Introduction
In recent years, economic relations between Turkey and Dubai (United Arab Emirates – UAE) have grown significantly.
The increasing flow of investment, trade, and financing between the two countries makes it necessary to take into account a dual legal regime in banking, credit transactions, international payment systems, and investment law.
In this article, we examine the legal framework of finance and banking relations between Dubai and Turkey, relevant legislation, and key practical considerations.
1. Legal Framework
1.1 Turkish Legislation
- Banking Law No. 5411 – Governs licensing, supervision, and capital adequacy of banking activities.
- Turkish Commercial Code (TCC) – Commercial provisions for financial agreements.
- Turkish Code of Obligations (TCO) – Provisions on loan, collateral, and surety agreements.
- Turkish Foreign Exchange Protection Regulations – Foreign currency transfers, exchange control rules.
- Capital Markets Law – Securities offerings and investment funds.
1.2 Dubai and UAE Legislation
- UAE Central Bank Law – Licensing and supervision of banking institutions.
- Federal Commercial Companies Law – Corporate structures for financial institutions.
- Dubai International Financial Centre (DIFC) Law – Special legal framework for international finance and investment transactions.
- Anti-Money Laundering (AML) Regulations – Prevention of money laundering.
2. Key Legal Points in Financing Transactions
2.1 Loan and Debt Agreements
- Loans from Dubai-based banks or financial institutions are considered foreign loans in Turkey.

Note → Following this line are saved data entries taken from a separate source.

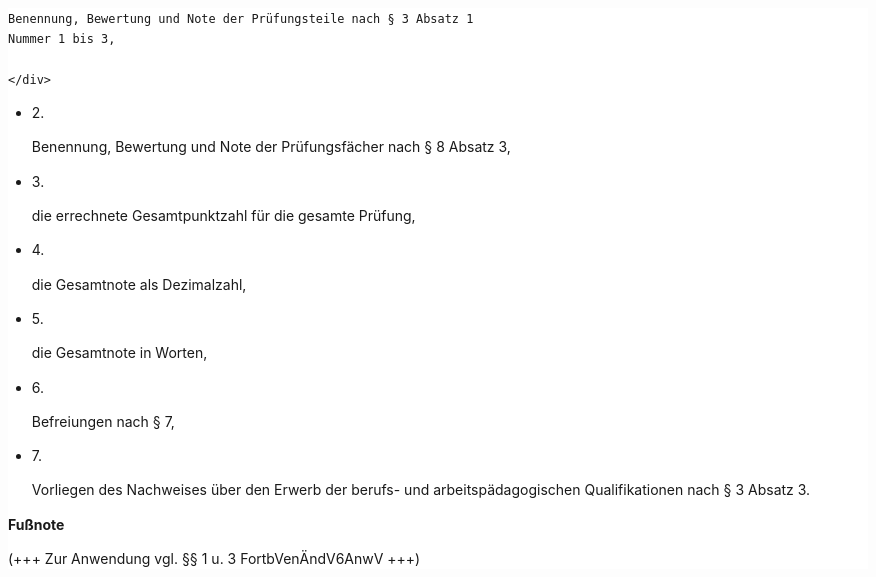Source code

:     Benennung, Bewertung und Note der Prüfungsteile nach § 3 Absatz 1
    Nummer 1 bis 3,
    
    </div>

  - 2\.
    
    <div style="">
    
    Benennung, Bewertung und Note der Prüfungsfächer nach § 8 Absatz 3,
    
    </div>

  - 3\.
    
    <div style="">
    
    die errechnete Gesamtpunktzahl für die gesamte Prüfung,
    
    </div>

  - 4\.
    
    <div style="">
    
    die Gesamtnote als Dezimalzahl,
    
    </div>

  - 5\.
    
    <div style="">
    
    die Gesamtnote in Worten,
    
    </div>

  - 6\.
    
    <div style="">
    
    Befreiungen nach § 7,
    
    </div>

  - 7\.
    
    <div style="">
    
    Vorliegen des Nachweises über den Erwerb der berufs- und
    arbeitspädagogischen Qualifikationen nach § 3 Absatz 3.
    
    </div>

</div>

</div>

</div>

</div>

<div>

  
**Fußnote**

<div class="jnhtml">

<div>

<div class="jurAbsatz">

(+++ Zur Anwendung vgl. §§ 1 u. 3 FortbVenÄndV6AnwV +++)

</div>

</div>

</div>

</div>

- Under TCO Art. 583 et seq., surety and collateral agreements must be in writing and contain an explicit declaration of intent.
- Collateral structures (mortgage, pledge, bank guarantees) must comply with both Dubai and Turkish law.
2.2 Interest and Profit-Sharing Arrangements
- In Turkey, interest rates are subject to certain limits (TCO and Central Bank regulations).
- In Dubai, interest rates may be more flexible; however, in Islamic finance contracts (murabaha, mudaraba), profit-sharing models replace interest.
- Turkish investors may consider participation banking models for financing sourced from Dubai.
2.3 Foreign Currency Transfers and Exchange Regulations
- Large transfers between Turkey and Dubai are subject to monitoring by MASAK (Turkey) and the Dubai Financial Services Authority (DFSA).
- According to Turkish exchange control rules, foreign loans obtained from abroad must be reported to the Turkish authorities.
3. Banking and Investment Services
3.1 Opening Bank Accounts
- Opening a bank account in Dubai usually requires company incorporation or an investor visa.
- In Turkey, Dubai residents can open accounts, but Know Your Customer (KYC) procedures are mandatory.
3.2 International Payment Systems
- SWIFT transfers are widely used between the two countries.
- Payments using cryptocurrencies are legally possible in certain Dubai free zones (e.g., DMCC), but in Turkey, cryptocurrencies cannot be used as a payment method.
3.3 Investment Funds and Securities
- Dubai-based funds cannot be publicly offered in Turkey without Capital Markets Board (CMB) approval.
- Turkish investment funds must obtain DIFC approval before marketing in Dubai.
4. Double Taxation and Tax Planning
- A Double Taxation Avoidance Agreement (DTAA) is in force between Turkey and the UAE.
- Withholding tax rates on interest, dividends, and profit distributions are determined according to the DTAA.
- Financing structures may use offshore companies or free zone advantages; however, Turkish tax legislation and transfer pricing rules must be considered.
5. Dispute Resolution
- Parties may choose arbitration or competent courts in financing agreements.
- In Dubai-based financing contracts, DIFC Courts or the DIFC Arbitration Centre are often preferred.
- For Turkish investors, adding ISTAC or ICC Arbitration clauses may be strategically beneficial.
6. Court of Cassation and Practice Notes
- Court of Cassation, 11th Civil Chamber, 2018/3126 E., 2019/4850 K. – Held that sureties in foreign loans would be invalid if not executed in compliance with Turkish law.
- Practice Note: Financing agreements signed in Dubai may require enforcement of foreign judgments procedures in Turkey to be executable.
Conclusion
Finance and banking transactions between Dubai and Turkey require the simultaneous application of two different legal systems.
Properly structured agreements, tax planning, and legally compliant collateral not only reduce costs for investors but also minimize potential dispute risks.
For this reason, such transactions should be conducted with the support of experienced legal professionals in international finance and banking.